WHAT YOU WILL DO: Your answer must be an exact copy of the entries below, with every picture removed.

EXTRACTED INFORMATION:
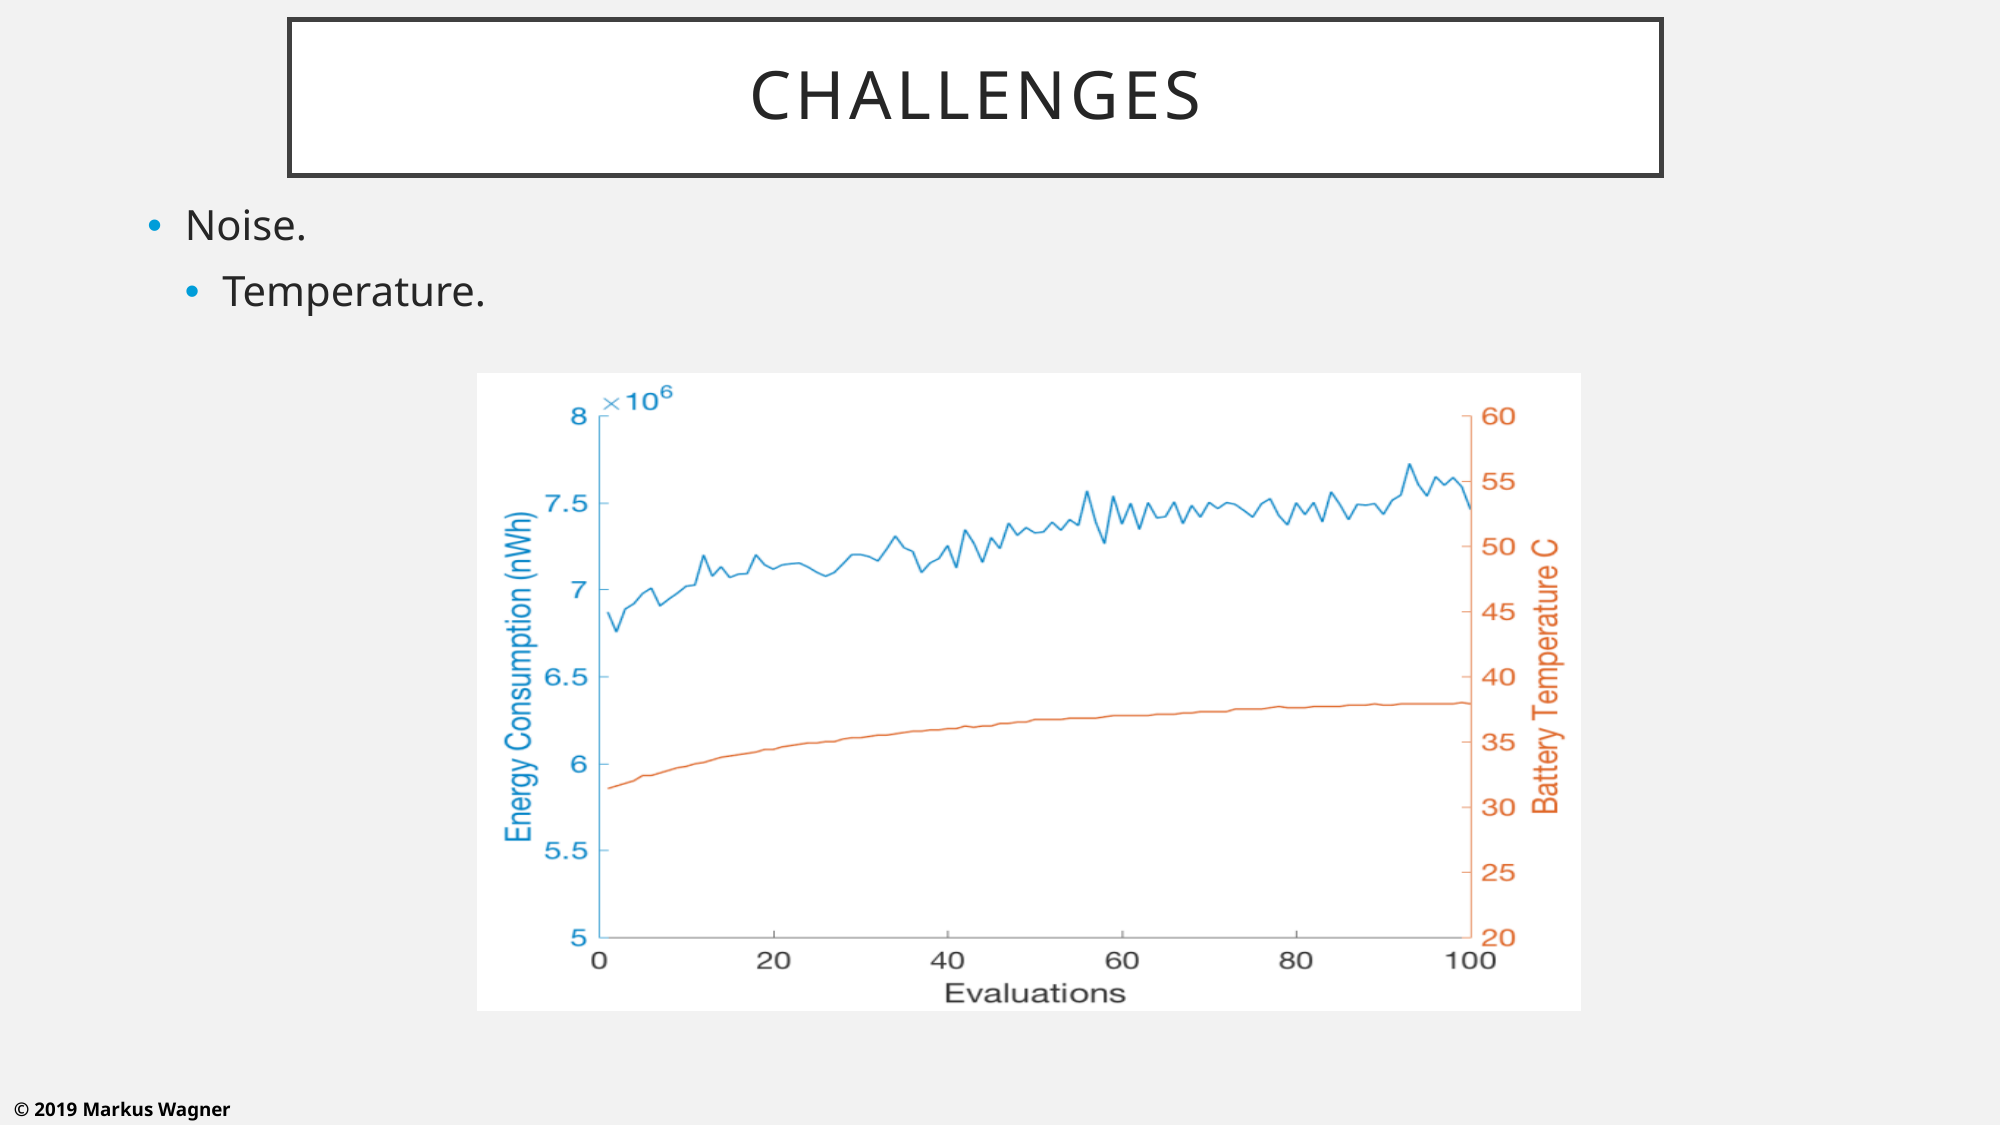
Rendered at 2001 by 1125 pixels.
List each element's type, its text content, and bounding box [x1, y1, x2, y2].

list Noise. Temperature. [94, 197, 1964, 1050]
picture [477, 373, 1581, 1011]
title challenges [287, 17, 1664, 178]
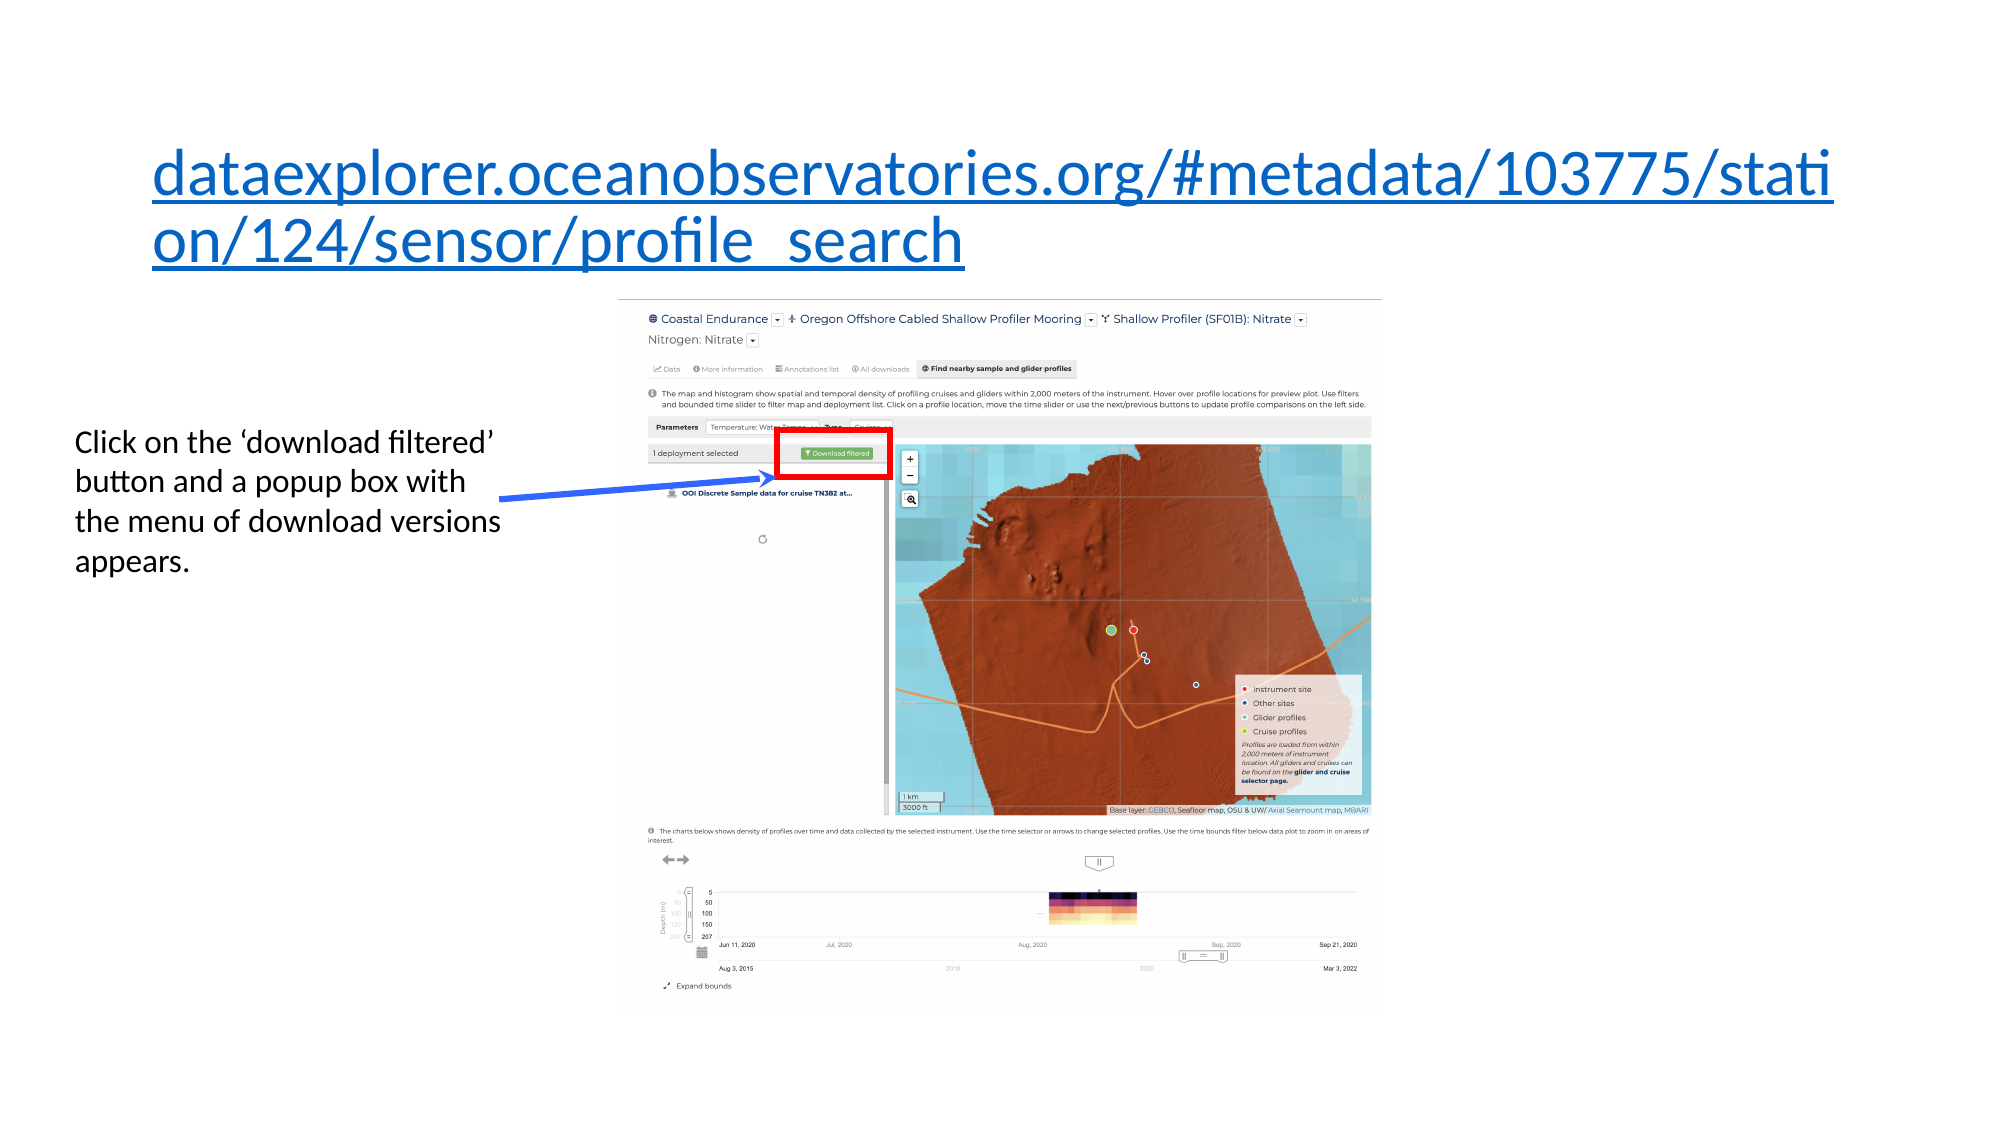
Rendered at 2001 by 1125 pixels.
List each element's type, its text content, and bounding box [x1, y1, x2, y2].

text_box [498, 477, 778, 500]
title dataexplorer.oceanobservatories.org/#metadata/103775/station/124/sensor/profile_search [137, 59, 1863, 278]
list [618, 299, 1382, 1014]
text_box Click on the ‘download filtered’ button and a popup box with the menu of download versions appears. [59, 412, 529, 587]
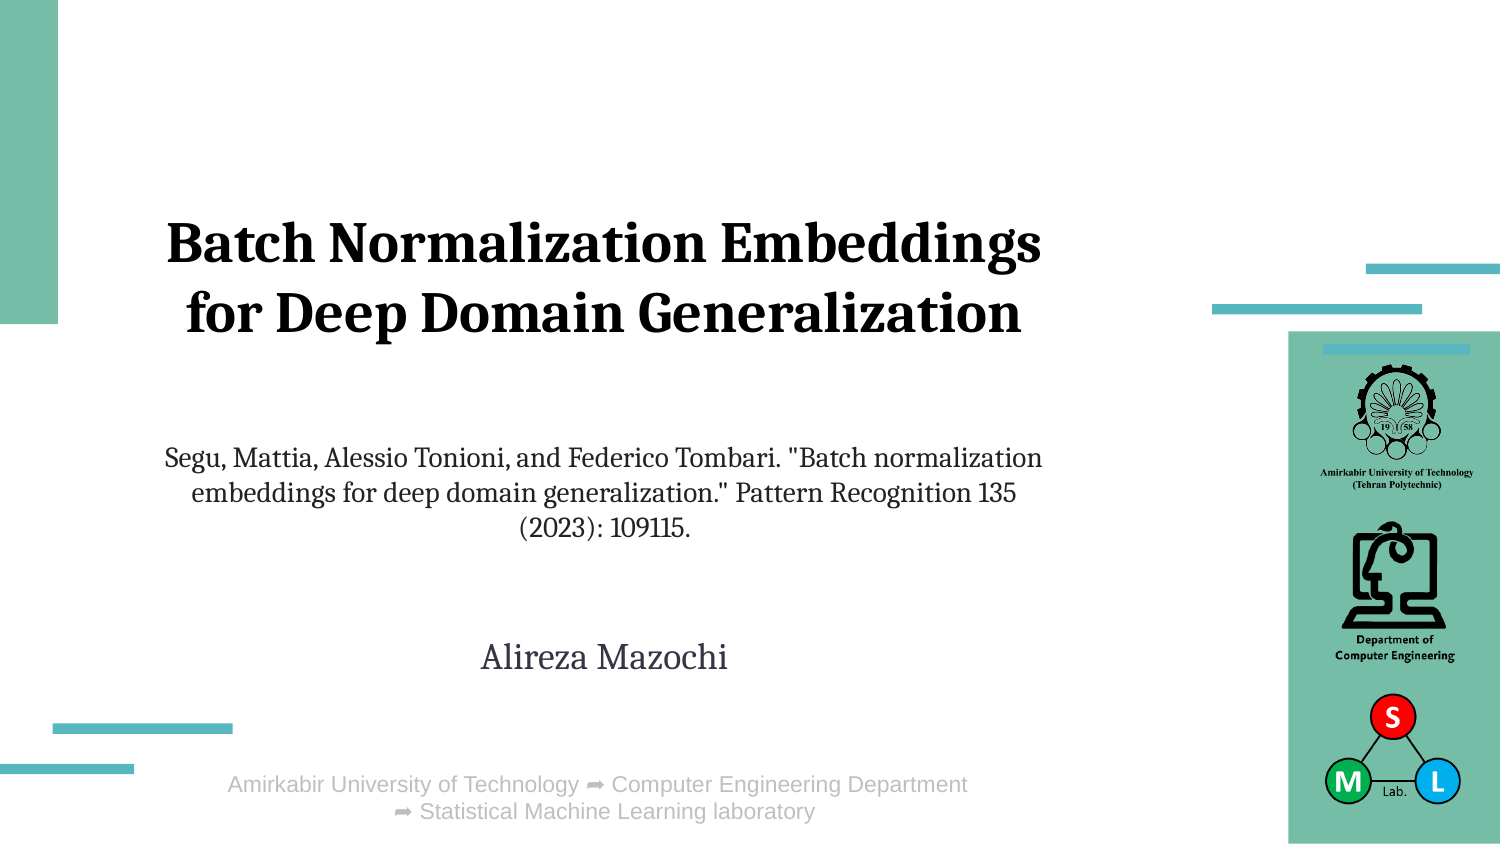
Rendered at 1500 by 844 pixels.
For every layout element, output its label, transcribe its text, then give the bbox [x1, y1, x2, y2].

EXERCISE ANSWER:
Rendered at 2001 by 1125 pixels.
List each element's type, its text content, and bounding box [x1, y1, x2, y2].

list Noise. Temperature. [94, 197, 1964, 1050]
picture [477, 373, 1581, 1011]
title challenges [287, 17, 1664, 178]
Rendered at 2001 by 1125 pixels.
List each element's type, its text content, and bounding box [x1, y1, x2, y2].

text_box [498, 477, 778, 500]
title dataexplorer.oceanobservatories.org/#metadata/103775/station/124/sensor/profile_search [137, 59, 1863, 278]
list [618, 299, 1382, 1014]
text_box Click on the ‘download filtered’ button and a popup box with the menu of download versions appears. [59, 412, 529, 587]
Rendered at 1500 by 844 pixels.
For every layout element, output its label, transcribe its text, then give the bbox [x1, y1, x2, y2].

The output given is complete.